Problem requirements — Comb through the entries for "action" and pull out each line that holds it.

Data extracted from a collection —
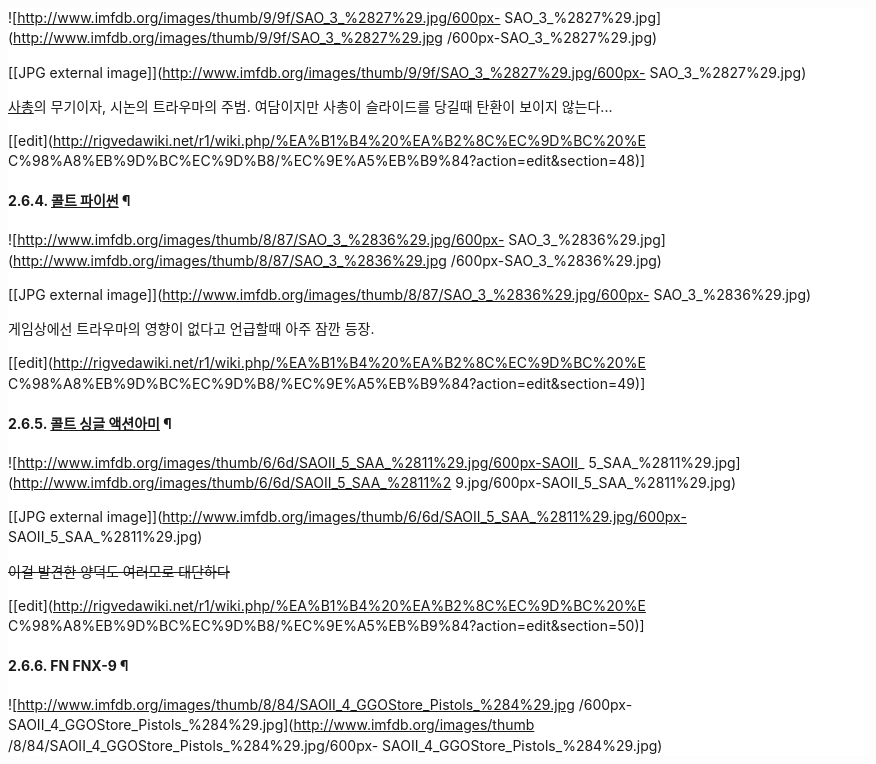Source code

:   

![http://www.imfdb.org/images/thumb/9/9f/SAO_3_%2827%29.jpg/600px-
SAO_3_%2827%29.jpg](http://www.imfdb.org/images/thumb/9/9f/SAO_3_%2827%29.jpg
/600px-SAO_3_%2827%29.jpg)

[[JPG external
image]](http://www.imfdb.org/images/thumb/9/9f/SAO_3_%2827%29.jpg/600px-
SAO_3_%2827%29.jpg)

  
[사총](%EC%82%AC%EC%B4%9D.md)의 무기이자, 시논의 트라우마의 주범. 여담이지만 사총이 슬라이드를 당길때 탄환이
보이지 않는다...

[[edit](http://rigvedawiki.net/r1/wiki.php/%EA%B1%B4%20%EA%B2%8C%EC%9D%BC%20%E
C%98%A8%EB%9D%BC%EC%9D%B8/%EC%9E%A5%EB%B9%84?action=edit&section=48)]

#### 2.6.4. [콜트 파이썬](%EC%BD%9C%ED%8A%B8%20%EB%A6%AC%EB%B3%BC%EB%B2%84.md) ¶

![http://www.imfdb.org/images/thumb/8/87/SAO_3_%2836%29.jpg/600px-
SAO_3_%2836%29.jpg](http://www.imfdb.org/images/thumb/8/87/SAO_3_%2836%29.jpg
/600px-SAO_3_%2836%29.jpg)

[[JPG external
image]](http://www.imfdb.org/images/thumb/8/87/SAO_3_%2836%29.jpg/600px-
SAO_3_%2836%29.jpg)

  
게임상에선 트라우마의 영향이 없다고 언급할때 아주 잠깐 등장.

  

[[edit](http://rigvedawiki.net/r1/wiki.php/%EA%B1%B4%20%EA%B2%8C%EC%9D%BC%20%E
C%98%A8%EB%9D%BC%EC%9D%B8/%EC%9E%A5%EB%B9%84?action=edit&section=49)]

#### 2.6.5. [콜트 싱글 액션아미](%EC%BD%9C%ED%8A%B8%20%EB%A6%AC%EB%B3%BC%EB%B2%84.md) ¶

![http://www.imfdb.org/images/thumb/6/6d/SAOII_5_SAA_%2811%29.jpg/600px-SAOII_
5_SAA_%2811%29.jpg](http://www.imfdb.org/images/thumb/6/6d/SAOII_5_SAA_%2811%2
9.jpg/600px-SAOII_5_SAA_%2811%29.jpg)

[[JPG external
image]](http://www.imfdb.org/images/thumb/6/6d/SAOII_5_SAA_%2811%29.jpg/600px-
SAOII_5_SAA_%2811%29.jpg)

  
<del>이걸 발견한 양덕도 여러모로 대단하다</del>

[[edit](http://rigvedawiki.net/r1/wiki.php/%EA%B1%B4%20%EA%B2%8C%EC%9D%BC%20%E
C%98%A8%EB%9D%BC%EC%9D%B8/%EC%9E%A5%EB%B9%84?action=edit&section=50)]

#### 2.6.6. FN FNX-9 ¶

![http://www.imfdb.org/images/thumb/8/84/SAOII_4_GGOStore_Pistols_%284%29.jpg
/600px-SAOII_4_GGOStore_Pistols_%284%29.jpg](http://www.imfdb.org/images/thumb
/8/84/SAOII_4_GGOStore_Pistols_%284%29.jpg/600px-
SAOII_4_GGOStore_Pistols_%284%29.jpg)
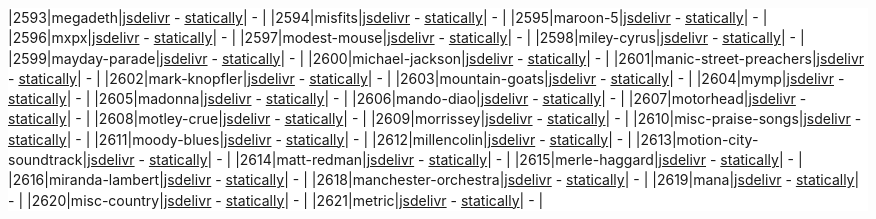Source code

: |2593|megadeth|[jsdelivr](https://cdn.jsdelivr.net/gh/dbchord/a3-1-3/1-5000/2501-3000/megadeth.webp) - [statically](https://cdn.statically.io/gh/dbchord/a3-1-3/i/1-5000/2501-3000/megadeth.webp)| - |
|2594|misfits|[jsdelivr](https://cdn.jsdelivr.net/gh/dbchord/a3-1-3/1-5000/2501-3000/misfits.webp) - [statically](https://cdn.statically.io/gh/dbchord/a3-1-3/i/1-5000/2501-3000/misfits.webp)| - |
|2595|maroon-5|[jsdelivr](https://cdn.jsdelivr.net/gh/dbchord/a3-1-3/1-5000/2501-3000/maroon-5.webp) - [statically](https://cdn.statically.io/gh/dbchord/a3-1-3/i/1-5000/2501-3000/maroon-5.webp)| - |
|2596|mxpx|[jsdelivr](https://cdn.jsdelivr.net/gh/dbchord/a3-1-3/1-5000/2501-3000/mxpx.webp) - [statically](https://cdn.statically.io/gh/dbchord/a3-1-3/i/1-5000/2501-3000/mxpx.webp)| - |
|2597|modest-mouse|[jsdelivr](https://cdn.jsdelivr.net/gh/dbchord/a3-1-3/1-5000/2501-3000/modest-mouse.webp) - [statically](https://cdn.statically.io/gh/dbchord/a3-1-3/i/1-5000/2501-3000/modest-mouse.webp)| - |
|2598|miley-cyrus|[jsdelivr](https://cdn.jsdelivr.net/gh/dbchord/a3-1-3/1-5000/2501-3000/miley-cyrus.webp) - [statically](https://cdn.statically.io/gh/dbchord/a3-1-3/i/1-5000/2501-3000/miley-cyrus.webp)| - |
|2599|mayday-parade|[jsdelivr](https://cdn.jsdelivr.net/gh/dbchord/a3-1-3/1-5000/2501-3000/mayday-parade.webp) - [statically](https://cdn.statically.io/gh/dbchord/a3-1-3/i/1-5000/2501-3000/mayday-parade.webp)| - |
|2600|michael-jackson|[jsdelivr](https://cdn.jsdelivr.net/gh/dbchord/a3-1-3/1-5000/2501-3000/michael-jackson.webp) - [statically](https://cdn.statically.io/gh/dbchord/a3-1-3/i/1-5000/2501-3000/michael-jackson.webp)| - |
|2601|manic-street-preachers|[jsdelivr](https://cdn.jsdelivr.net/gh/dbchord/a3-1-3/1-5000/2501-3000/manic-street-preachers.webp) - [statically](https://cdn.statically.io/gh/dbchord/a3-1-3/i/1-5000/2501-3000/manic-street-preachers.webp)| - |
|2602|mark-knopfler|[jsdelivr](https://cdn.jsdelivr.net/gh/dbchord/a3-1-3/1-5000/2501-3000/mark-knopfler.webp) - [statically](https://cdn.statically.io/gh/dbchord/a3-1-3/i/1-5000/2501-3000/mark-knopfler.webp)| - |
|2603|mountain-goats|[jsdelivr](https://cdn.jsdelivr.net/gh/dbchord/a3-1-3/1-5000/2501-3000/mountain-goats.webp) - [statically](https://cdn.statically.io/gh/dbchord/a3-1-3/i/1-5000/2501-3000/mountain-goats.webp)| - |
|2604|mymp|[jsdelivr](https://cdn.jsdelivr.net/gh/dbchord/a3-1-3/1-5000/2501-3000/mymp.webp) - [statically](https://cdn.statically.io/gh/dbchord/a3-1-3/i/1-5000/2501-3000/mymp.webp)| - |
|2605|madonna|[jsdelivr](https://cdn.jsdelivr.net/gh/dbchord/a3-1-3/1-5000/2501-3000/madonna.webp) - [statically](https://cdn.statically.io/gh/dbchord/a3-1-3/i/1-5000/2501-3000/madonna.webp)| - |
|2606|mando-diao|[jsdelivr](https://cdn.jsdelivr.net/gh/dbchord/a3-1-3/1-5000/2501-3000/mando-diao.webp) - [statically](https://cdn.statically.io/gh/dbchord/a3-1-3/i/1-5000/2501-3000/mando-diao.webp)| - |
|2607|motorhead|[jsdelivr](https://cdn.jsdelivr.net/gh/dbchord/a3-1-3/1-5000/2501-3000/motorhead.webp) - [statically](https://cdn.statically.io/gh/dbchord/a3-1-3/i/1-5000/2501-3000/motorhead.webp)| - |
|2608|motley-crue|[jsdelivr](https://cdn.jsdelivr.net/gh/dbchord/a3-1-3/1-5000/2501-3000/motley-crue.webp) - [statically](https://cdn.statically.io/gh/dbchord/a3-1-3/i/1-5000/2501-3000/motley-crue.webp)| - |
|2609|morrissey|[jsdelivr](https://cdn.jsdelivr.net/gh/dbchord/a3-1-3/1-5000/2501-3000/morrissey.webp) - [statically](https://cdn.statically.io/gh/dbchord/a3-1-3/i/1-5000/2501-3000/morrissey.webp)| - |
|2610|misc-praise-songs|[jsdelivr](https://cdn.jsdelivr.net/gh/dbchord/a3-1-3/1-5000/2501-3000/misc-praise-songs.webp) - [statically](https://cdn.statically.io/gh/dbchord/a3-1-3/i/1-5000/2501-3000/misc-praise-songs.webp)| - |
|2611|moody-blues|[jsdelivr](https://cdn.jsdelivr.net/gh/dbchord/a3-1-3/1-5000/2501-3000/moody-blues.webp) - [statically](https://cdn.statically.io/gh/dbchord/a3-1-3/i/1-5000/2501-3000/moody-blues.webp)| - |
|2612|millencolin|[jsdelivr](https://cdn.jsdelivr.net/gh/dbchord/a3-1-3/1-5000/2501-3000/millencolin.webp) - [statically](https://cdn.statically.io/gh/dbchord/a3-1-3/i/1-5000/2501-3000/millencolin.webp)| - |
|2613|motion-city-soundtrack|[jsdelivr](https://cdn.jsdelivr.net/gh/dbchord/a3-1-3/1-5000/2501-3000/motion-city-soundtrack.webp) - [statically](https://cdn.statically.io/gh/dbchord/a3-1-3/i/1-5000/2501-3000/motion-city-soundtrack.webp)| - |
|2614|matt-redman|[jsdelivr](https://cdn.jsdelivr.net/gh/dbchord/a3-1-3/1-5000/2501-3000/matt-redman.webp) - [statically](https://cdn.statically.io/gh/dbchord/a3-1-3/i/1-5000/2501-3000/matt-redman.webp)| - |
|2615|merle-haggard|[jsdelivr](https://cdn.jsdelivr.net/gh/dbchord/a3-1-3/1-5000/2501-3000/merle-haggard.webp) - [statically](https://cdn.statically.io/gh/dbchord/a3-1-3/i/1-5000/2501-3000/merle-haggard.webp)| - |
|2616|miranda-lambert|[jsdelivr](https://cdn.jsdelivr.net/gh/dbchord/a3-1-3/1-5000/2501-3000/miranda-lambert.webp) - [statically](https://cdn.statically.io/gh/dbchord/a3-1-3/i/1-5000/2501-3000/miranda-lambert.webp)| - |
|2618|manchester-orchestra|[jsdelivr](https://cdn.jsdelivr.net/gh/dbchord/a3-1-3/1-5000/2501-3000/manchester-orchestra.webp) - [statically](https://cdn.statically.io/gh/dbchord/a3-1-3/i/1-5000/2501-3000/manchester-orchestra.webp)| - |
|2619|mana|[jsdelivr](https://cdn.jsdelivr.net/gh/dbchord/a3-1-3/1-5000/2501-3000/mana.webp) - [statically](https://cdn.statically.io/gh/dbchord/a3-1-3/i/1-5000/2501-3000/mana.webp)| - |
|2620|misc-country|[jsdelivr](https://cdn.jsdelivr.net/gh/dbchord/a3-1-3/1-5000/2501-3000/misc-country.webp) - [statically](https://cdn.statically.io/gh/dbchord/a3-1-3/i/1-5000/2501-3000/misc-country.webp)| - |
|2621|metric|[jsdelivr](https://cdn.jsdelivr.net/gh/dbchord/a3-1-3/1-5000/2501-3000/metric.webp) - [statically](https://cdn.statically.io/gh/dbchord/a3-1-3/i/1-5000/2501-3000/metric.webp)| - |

Expected output —
C%98%A8%EB%9D%BC%EC%9D%B8/%EC%9E%A5%EB%B9%84?action=edit&section=48)]
C%98%A8%EB%9D%BC%EC%9D%B8/%EC%9E%A5%EB%B9%84?action=edit&section=49)]
C%98%A8%EB%9D%BC%EC%9D%B8/%EC%9E%A5%EB%B9%84?action=edit&section=50)]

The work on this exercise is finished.